++++ INFORMATION ++++
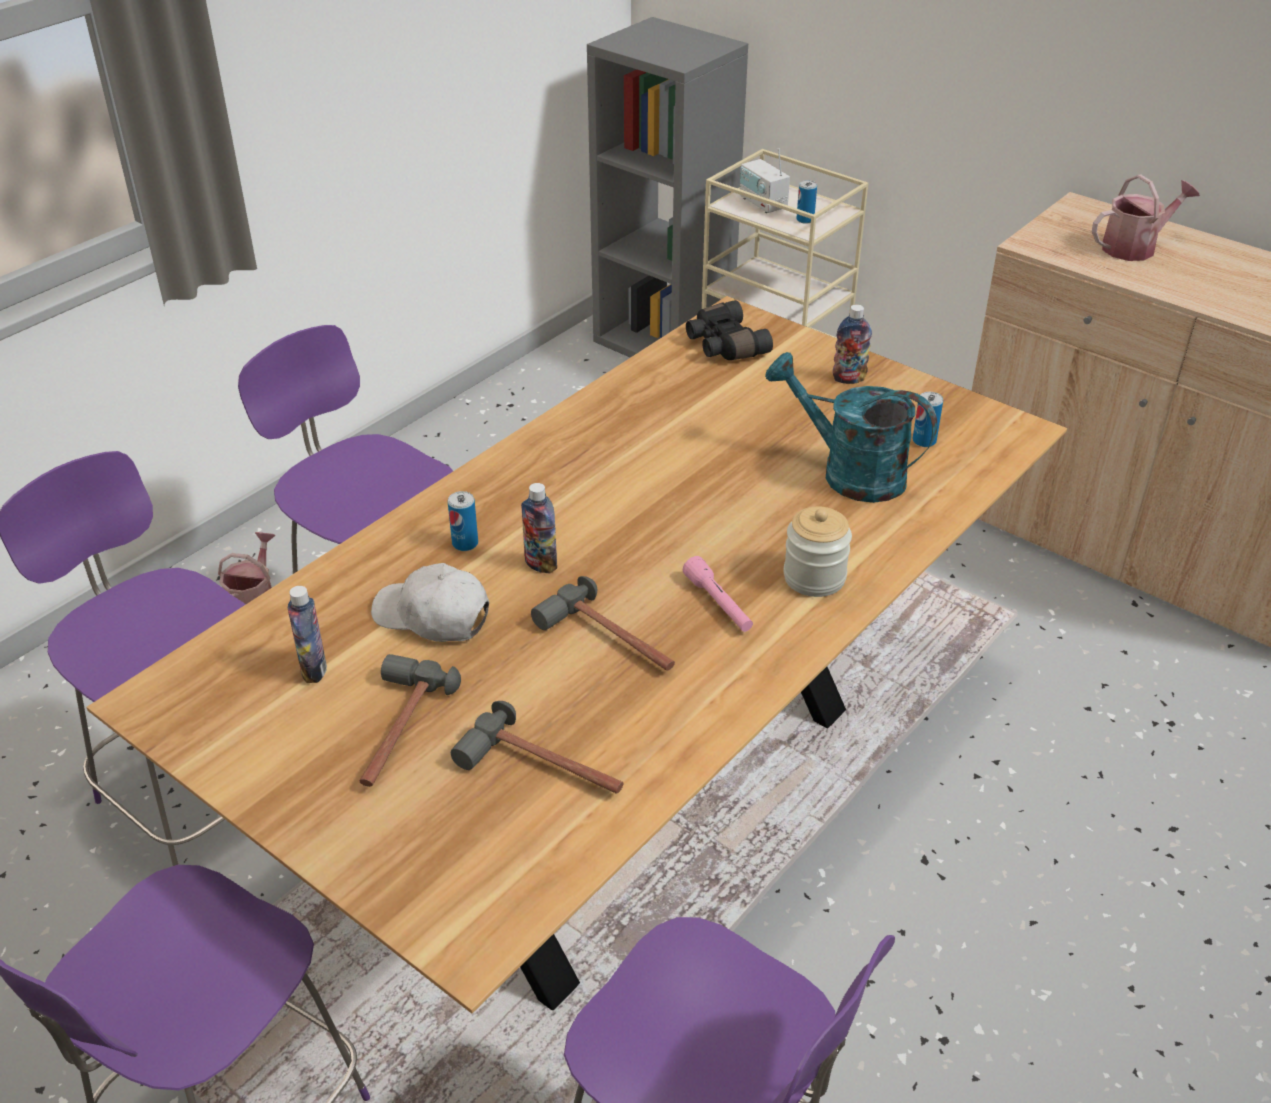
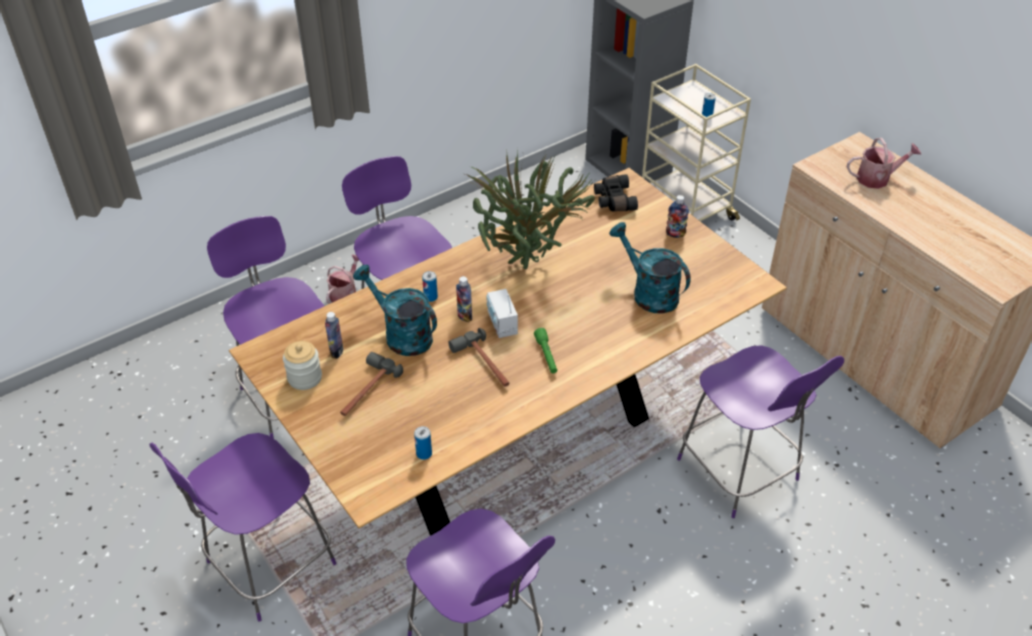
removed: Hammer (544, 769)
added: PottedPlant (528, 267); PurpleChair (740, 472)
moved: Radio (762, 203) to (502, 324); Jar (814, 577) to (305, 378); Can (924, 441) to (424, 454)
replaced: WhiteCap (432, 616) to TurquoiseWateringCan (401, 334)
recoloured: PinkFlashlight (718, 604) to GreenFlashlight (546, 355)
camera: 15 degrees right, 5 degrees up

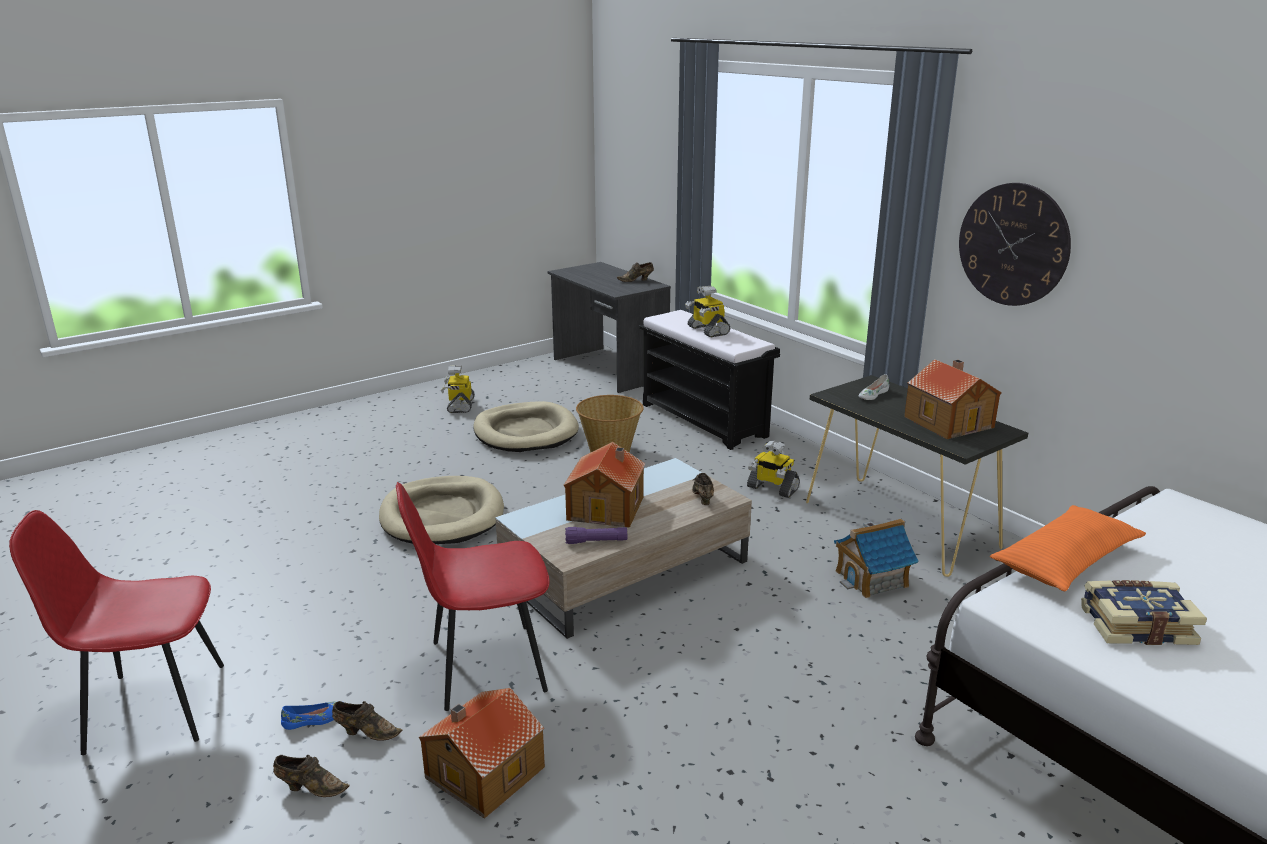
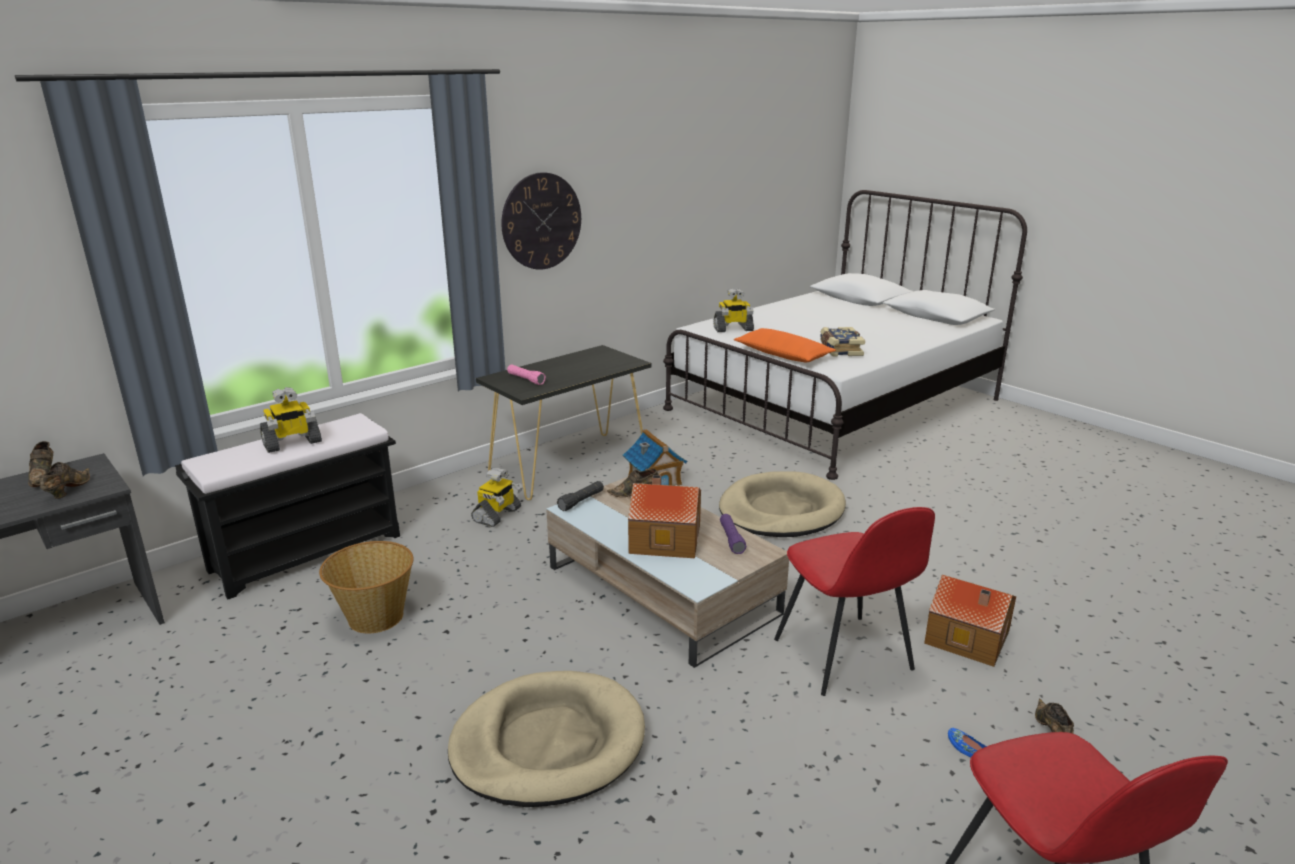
removed: ToyHouse (949, 421)
added: BlackFlashlight (581, 501)
moved: BrownShoe (366, 732) to (67, 490); ToyRobot (460, 405) to (733, 329); BeigeDogBed (525, 432) to (781, 510)
replaced: WhiteShoe (872, 395) to PinkFlashlight (526, 379)
camera: 95 degrees left, 0 degrees up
++++
▶ [BRIEF] Repeat each line of the material, unaltered, from the first through the line with "recoloured: PinkFlashlight (718, 604)", and include no pictures.

▶ [WRITTEN REPLY]
removed: Hammer (544, 769)
added: PottedPlant (528, 267); PurpleChair (740, 472)
moved: Radio (762, 203) to (502, 324); Jar (814, 577) to (305, 378); Can (924, 441) to (424, 454)
replaced: WhiteCap (432, 616) to TurquoiseWateringCan (401, 334)
recoloured: PinkFlashlight (718, 604) to GreenFlashlight (546, 355)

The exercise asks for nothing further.